Kent is the cracked roads capital of Britain
Plague of potholes in the garden of England: Kent is the cracked roads capital of Britain with 52,000 defects in three years, data reveals
- Kent recorded 52,245 defects recorded in past three years – almost 50 a day
- Across country nearly 600,000 potholes reported between 2018 and 2020
- Staffordshire recorded 40,725 potholes and Fife in Scotland had 36,056
Kent is the pothole capital of Britain, with more than 52,000 defects recorded in the past three years – almost 50 a day.
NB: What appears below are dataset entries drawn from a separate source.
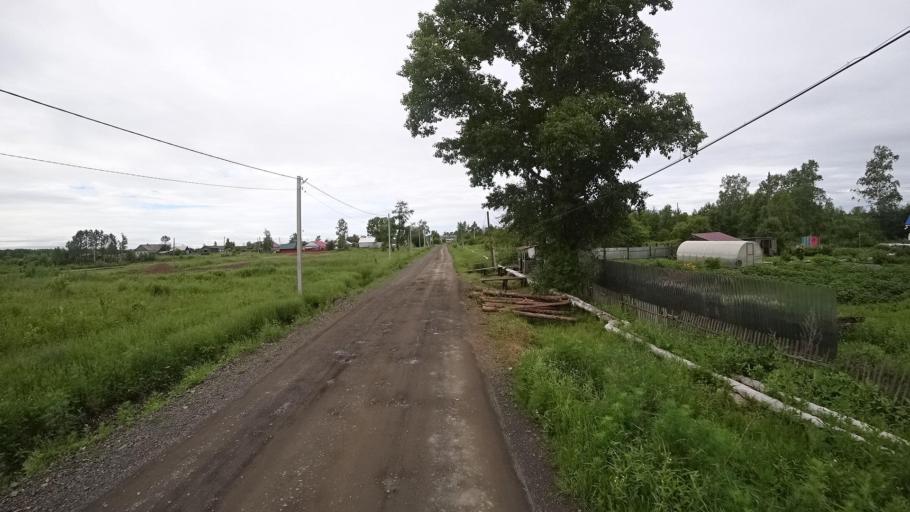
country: RU
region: Khabarovsk Krai
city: Amursk
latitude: 49.8969
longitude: 136.1346
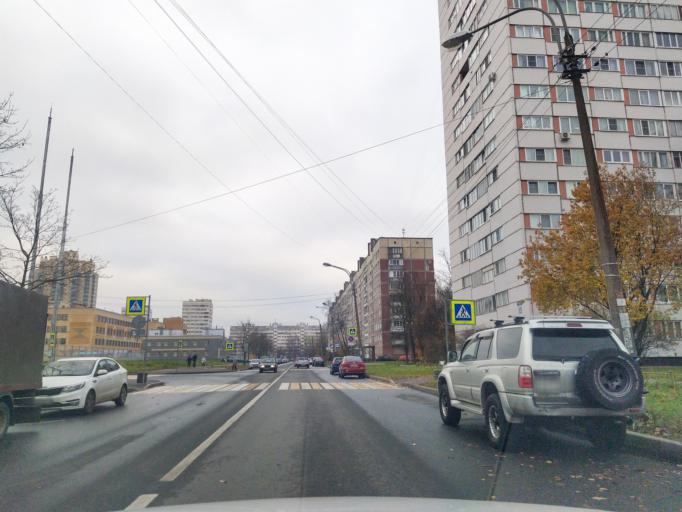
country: RU
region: St.-Petersburg
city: Sosnovka
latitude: 60.0421
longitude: 30.3556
Across the country nearly 600,000 potholes were reported between 2018 and 2020, with repairs costing £99million a year, according to data from 67 of the UK’s biggest councils and Highways England.
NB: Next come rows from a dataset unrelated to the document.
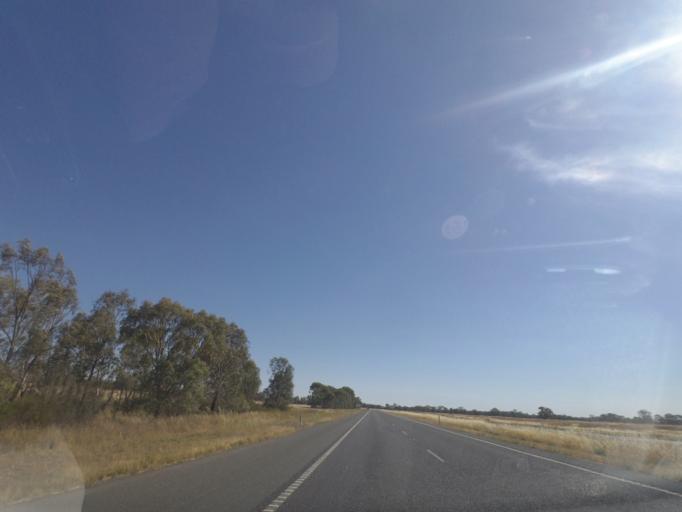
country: AU
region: Victoria
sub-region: Greater Shepparton
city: Shepparton
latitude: -36.6321
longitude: 145.2945
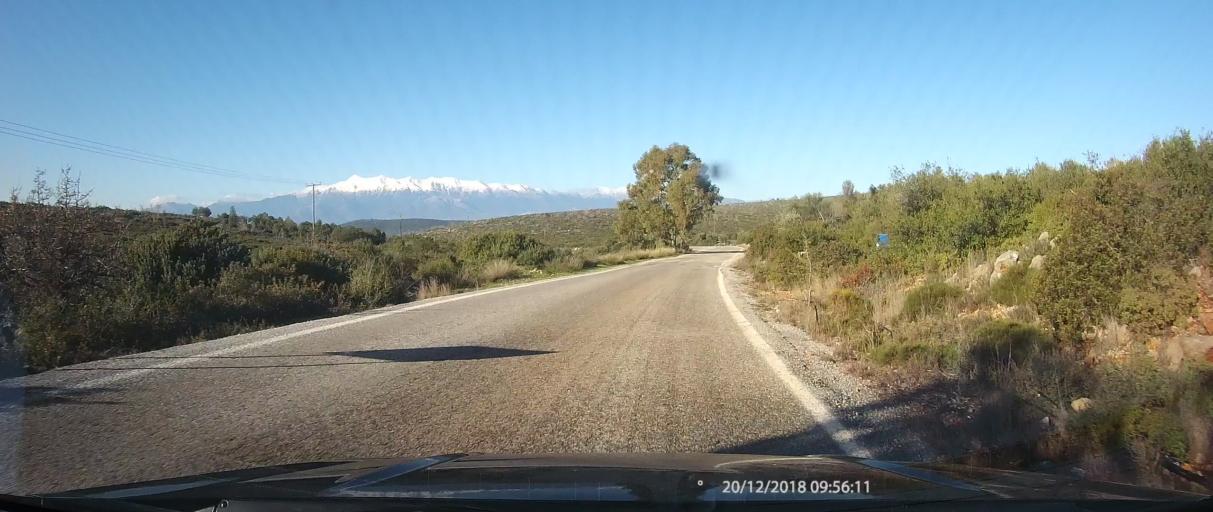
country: GR
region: Peloponnese
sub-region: Nomos Lakonias
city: Yerakion
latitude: 37.0224
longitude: 22.6155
The most potholes were reported in Kent, with 52,245, followed by Staffordshire with 40,725 and Fife with 36,056, according to Freedom of Information data obtained by comparison site GoCompare.
The fewest were in the London boroughs of Hammersmith and Fulham with 141 and Royal Greenwich with 199.
Kent is the pothole capital of Britain, with 52,245 defects recorded in the past three years, according to Freedom of Information data obtained by the comparison site GoCompare. (Stock image)
The data also showed councils in south-east England took the longest time to report and repair potholes, with an average of 31.3 days.
Highways England – which looks after motorways and major A-roads – and Birmingham and Sunderland councils, were the fastest with an average of just one day.
Potholes can cause damage from burst tyres to catastrophic impacts on suspension which may lead to a vehicle being written off.
The AA found one in three motorists said their vehicle had been damaged by potholes in the previous two years.
A spokesman for GoCompare said: ‘Drivers can claim for pothole damage on their car insurance, but they can also claim from the council, or authority, responsible for maintaining the road where it occurred.’
The data also showed Staffordshire had 40,725 potholes and Fife in Scotland had 36,056. (Stock image)
The AA said that although the effects included ‘damage to tyres and bodywork, and even led to crashes’, just only one in five had reported the pothole to the local council or Highways England.
A spokesman added: ‘Unfortunately, potholes can’t be prevented as they’re caused by changes in temperature and water in cracks of the road surface.
‘Reporting them can help them get fixed more quickly, if the council doesn’t know about it, they won’t know it needs to be repaired.’